Praktik yang permisif (membolehkan), dengan kesempatan mengaku dan mengembalikan kerugian, dianggap sudah memadai sehingga tidak cukup memberi efek jera malu secara mendalam. Sebab kalau pun seseorang (masih) melakukannya juga, skalanya tidak bakalan sebesar si anu, anu, dan anu yang pernah menjabat Ketua DPR, DPD, MK, dan sebagainya. Apalagi kalau perbuatan korupsi seseorang itu besar sekali dampaknya terhadap organisasi nasional dan bisa merembet ke mana-mana yang membahayakan orang-orang besar lainnya. Banyak pihak yang ingin meredam dan mengecilkan akibatnya.
Oleh karena itu, seorang tersangka yang merasa dirinya hanya pelaku kecil, bisa tetap tersenyum saat digiring oleh aparat KPK. Pengatur korupsi yang harus bekerja keras memutus bukti keterlibatannya, dan ‘menjanjikan’ akan menjamin kebutuhan hidup keluarga tersangka selama masa tahanan.
Praktik korupsi terus berlangsung karena setiap orang merasa nikmat bila kebagian, walaupun jumlahnya masih relatif kecil. Dengan usaha dan karya yang sangat minim, bahkan hampir tidak ada sama sekali, seseorang bisa saja kecipratan rezeki yang tak semestinya dinikmatinya. Jumlah yang tak mungkin bisa diraihnya bila bekerja secara biasa-biasa saja.
Mana kala merasa bagiannya masih bisa lebih besar lagi, terjadilah negosiasi untuk menuntut ‘haknya’. Bila tidak tercapai kesepakatan yang memuaskan, lalu ada upaya ‘berkhianat’ membocorkan rencana transaksi korupsi kepada pihak yang berwajib, sehingga berakhir menjadi OTT dengan barang bukti itu.
Tata Kelola yang Baik
Banyak orang baik yang menghindari tawaran menjadi pejabat penyelenggara negara. Sebab sekali pun dirinya mau menjadi pejabat yang bersih, tetapi lingkungan kerja yang korup sering kali membuat dirinya tidak berdaya. Akhirnya berkompromi dengan penyalahgunaan anggaran dan kekuasaan agar roda organisasi dapat terus berjalan. Itukah yang dimaksud dengan korupsi sebagai oli pembangunan?

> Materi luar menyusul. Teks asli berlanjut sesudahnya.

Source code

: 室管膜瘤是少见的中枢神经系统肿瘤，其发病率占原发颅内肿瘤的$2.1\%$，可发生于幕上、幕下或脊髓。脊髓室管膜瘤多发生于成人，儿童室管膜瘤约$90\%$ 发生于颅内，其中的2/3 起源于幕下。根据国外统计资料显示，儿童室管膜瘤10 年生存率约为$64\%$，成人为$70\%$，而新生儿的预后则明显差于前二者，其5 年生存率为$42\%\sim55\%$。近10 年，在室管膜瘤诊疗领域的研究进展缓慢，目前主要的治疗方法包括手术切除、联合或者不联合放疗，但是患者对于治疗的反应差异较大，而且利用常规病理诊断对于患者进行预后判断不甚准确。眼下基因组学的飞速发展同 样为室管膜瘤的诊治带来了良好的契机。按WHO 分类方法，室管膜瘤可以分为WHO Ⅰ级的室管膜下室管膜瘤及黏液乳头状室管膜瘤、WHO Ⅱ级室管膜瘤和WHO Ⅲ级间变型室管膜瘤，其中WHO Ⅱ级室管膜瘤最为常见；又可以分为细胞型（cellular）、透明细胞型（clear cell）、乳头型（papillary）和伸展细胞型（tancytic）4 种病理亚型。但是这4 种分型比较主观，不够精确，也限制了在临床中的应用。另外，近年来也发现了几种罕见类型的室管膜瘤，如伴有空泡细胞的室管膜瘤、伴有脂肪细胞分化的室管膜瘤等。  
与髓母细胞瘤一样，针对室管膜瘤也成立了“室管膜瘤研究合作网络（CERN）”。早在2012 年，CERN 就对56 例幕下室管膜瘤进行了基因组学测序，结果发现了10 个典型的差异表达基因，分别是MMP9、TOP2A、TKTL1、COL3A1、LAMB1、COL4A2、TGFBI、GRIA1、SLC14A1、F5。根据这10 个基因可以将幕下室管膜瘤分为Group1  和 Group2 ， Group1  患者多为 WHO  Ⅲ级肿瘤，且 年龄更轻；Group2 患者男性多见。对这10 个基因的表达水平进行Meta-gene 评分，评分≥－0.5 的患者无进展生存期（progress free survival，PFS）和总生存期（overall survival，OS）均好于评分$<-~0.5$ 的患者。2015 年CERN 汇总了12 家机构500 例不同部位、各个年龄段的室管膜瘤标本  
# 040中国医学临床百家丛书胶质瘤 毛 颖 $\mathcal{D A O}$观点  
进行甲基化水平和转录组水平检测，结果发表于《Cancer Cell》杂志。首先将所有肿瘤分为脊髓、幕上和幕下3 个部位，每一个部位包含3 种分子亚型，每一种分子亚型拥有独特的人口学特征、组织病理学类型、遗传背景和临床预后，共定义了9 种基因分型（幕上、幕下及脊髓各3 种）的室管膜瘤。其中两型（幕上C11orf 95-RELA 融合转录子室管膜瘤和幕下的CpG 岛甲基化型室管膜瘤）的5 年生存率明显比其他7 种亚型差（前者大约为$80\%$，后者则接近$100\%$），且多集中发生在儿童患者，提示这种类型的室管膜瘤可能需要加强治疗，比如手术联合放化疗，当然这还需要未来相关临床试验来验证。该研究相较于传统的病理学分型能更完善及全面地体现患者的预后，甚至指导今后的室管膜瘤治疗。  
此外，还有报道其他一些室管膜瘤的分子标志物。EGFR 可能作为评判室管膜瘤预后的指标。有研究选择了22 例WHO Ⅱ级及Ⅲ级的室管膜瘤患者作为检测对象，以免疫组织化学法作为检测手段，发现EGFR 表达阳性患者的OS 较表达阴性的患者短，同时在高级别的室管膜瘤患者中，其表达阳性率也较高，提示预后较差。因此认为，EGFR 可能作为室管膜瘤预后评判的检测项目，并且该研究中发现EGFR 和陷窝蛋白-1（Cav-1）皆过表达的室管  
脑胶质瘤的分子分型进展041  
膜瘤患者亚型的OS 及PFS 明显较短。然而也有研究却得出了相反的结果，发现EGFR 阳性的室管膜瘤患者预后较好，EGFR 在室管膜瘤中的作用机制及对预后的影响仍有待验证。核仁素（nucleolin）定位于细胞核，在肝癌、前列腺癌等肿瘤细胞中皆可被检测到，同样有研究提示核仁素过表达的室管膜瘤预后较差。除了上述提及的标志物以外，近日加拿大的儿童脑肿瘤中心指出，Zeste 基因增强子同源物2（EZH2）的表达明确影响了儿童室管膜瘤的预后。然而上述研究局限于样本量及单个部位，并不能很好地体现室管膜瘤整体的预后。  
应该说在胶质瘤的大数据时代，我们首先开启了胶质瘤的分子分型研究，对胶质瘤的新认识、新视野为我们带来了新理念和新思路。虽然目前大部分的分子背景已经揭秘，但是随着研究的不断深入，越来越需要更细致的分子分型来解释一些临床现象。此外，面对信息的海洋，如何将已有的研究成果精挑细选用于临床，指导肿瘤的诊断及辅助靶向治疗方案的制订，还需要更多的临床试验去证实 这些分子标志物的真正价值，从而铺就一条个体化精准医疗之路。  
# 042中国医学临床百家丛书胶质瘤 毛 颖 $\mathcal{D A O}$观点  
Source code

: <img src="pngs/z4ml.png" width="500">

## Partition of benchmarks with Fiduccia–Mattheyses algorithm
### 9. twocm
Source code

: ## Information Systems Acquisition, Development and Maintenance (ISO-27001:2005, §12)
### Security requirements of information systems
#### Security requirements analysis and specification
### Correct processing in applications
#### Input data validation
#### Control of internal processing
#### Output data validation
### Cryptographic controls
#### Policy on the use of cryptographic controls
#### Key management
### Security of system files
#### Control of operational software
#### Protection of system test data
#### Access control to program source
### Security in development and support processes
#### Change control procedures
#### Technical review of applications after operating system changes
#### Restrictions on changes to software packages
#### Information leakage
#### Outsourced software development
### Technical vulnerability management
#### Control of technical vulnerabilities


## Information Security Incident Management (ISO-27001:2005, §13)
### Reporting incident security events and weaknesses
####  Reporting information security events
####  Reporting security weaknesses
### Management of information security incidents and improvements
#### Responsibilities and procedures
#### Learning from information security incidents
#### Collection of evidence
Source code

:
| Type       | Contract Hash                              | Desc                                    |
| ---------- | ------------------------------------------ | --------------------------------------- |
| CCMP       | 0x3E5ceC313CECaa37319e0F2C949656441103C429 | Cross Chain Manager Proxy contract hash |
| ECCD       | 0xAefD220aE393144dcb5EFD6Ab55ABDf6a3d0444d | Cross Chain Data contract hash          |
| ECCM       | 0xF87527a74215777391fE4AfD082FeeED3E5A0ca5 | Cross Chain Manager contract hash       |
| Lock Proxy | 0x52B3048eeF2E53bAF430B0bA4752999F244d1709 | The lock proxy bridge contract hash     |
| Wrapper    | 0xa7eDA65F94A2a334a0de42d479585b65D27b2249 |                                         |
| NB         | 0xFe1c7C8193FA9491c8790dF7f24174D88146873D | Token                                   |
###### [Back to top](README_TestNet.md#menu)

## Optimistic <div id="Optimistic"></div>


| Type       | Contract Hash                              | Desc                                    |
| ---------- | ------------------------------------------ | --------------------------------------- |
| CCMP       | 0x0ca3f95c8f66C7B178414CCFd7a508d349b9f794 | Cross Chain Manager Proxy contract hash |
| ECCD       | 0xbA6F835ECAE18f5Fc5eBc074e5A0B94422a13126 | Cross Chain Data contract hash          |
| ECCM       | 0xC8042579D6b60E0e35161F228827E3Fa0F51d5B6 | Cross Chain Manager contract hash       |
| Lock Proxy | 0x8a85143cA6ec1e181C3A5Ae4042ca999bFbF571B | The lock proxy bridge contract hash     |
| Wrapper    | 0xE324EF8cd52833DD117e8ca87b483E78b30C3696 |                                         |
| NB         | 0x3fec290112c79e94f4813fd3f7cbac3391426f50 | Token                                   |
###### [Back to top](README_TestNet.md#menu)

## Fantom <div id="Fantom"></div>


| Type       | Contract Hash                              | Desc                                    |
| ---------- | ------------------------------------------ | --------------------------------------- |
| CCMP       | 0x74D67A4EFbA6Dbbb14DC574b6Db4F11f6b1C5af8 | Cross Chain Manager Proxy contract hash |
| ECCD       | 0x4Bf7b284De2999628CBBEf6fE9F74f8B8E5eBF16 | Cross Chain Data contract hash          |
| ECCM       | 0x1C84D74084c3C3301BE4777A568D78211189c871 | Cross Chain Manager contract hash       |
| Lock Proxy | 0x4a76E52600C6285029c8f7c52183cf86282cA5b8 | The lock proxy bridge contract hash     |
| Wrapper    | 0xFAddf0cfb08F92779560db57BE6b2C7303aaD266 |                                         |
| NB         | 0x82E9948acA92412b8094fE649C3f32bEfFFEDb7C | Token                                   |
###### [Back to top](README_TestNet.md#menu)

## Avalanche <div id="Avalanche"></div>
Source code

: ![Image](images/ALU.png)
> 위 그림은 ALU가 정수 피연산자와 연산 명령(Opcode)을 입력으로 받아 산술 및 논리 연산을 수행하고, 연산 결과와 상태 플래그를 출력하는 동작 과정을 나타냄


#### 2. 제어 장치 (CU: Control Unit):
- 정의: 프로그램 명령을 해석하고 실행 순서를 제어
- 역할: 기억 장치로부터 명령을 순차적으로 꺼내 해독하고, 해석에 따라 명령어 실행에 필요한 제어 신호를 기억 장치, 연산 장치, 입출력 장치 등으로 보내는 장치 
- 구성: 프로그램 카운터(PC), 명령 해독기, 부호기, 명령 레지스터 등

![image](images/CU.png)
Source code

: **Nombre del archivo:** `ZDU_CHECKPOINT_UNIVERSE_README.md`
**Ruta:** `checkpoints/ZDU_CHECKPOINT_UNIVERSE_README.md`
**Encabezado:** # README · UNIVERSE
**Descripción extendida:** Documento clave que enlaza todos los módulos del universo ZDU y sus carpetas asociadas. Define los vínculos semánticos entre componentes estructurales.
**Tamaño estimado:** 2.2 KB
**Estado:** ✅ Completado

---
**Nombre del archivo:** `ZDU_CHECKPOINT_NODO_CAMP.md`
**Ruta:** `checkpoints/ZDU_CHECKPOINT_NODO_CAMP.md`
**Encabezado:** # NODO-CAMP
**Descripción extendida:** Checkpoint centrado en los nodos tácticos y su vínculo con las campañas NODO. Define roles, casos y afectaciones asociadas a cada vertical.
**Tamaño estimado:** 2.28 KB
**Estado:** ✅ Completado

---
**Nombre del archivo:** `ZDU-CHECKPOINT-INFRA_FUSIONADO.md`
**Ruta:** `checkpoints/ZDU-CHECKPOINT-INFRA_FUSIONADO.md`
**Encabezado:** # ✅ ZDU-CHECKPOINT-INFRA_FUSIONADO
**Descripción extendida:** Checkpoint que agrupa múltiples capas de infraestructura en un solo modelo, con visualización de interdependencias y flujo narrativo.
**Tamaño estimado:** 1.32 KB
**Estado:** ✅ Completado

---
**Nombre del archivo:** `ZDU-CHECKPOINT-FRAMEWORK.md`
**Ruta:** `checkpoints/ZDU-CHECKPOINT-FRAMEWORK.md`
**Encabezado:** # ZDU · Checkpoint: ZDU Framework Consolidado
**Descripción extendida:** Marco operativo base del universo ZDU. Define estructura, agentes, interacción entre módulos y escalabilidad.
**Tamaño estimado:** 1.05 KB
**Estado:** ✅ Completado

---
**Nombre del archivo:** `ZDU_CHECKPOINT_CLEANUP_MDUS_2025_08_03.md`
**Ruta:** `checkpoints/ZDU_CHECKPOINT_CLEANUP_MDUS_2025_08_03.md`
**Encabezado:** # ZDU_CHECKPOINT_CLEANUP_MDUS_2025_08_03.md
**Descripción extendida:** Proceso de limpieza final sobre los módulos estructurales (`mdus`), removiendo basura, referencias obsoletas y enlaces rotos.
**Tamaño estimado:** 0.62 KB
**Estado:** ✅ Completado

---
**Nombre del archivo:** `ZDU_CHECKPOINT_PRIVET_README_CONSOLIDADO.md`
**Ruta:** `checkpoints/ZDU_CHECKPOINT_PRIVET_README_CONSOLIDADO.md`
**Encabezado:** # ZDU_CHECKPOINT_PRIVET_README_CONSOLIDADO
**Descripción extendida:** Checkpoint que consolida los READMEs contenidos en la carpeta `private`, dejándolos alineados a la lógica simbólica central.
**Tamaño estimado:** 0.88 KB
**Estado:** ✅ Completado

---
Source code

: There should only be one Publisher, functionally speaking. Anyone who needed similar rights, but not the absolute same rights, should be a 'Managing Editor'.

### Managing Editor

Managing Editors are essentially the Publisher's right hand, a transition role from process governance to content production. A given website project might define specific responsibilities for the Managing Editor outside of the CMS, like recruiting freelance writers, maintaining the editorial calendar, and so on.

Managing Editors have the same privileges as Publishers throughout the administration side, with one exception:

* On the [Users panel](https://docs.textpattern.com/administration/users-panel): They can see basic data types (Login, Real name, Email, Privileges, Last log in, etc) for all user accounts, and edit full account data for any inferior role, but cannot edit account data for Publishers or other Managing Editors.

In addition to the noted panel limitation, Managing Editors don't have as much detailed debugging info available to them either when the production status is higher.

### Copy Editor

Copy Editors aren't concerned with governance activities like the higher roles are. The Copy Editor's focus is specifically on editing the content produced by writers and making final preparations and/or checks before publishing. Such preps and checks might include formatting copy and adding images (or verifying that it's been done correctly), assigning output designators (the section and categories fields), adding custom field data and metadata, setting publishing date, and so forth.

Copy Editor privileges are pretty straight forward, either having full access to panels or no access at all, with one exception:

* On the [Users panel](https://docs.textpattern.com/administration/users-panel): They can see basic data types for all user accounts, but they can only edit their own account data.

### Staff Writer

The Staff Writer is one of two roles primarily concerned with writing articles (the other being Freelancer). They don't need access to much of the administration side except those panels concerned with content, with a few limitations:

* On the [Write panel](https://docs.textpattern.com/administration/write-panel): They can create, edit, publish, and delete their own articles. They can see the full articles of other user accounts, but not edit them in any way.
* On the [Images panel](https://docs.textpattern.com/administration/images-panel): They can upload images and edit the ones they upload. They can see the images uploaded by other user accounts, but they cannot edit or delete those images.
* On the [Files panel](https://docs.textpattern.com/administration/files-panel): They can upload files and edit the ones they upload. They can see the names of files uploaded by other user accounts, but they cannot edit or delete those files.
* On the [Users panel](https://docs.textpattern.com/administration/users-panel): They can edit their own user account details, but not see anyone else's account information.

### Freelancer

Orang baik yang mau mengakhiri tugasnya dengan tetap bersih, dapat dibantu dengan prinsip-prinsip tata kelola organisasi yang baik, yaitu transparansi, akuntabilitas, responsibilitas, independensi, dan fair (TARIF). Umumkan setiap proyek pemerintah secara transparan, dan tawarkan kepada semua pihak yang memenuhi syarat secara fair. Lakukan semua proses keputusan secara akuntabel (sesuai batas kewenangan) dengan notulensi proses yang lengkap. Jaga jarak (independensi) terhadap semua pihak yang merasa ikut berkepentingan agar semuanya dapat dipertanggungjawabkan dengan baik.
Organisasi yang baik mestinya sudah dilengkapi dengan bagian-bagian sistem prosedur, pembagian tugas, audit kepatuhan, dan sebagainya. Juga panitia tender, bagian pembelian, sidang jabatan, evaluasi kinerja, dan sebagainya. Gunakan saja semua instrumen itu sudah bisa mengurangi praktik penyalahgunaan.
Pisahkan urusan dinas dengan keluarga. Jangan pernah membawa-bawa urusan dinas ke rumah, dan sebaliknya urusan rumah tangga ke kantor. Jangan pernah libatkan anggota keluarga (besar) dan teman-teman pribadi dalam urusan sekecil apapun dengan dinas, apalagi yang menyangkut anggaran.
Godaan korupsi itu nyata, dan selalu ada dalam banyak kesempatan. Kalau tidak mau tergoda, jauhkan diri sejak dini. Kalau pun sudah berada di dalam lingkungan yang tak menjamin bersih, bentengilah diri sendiri dengan penanda dan pengingat di sekitar tempat kerja. Katakan “cukup adalah cukup” dengan segala hak yang telah diterima, jangan lagi mengambil yang bukan merupakan haknya.
Kalau masih terjerumus juga, mungkin itu menjawab pertanyaan di atas, kapan giliran saya korupsi?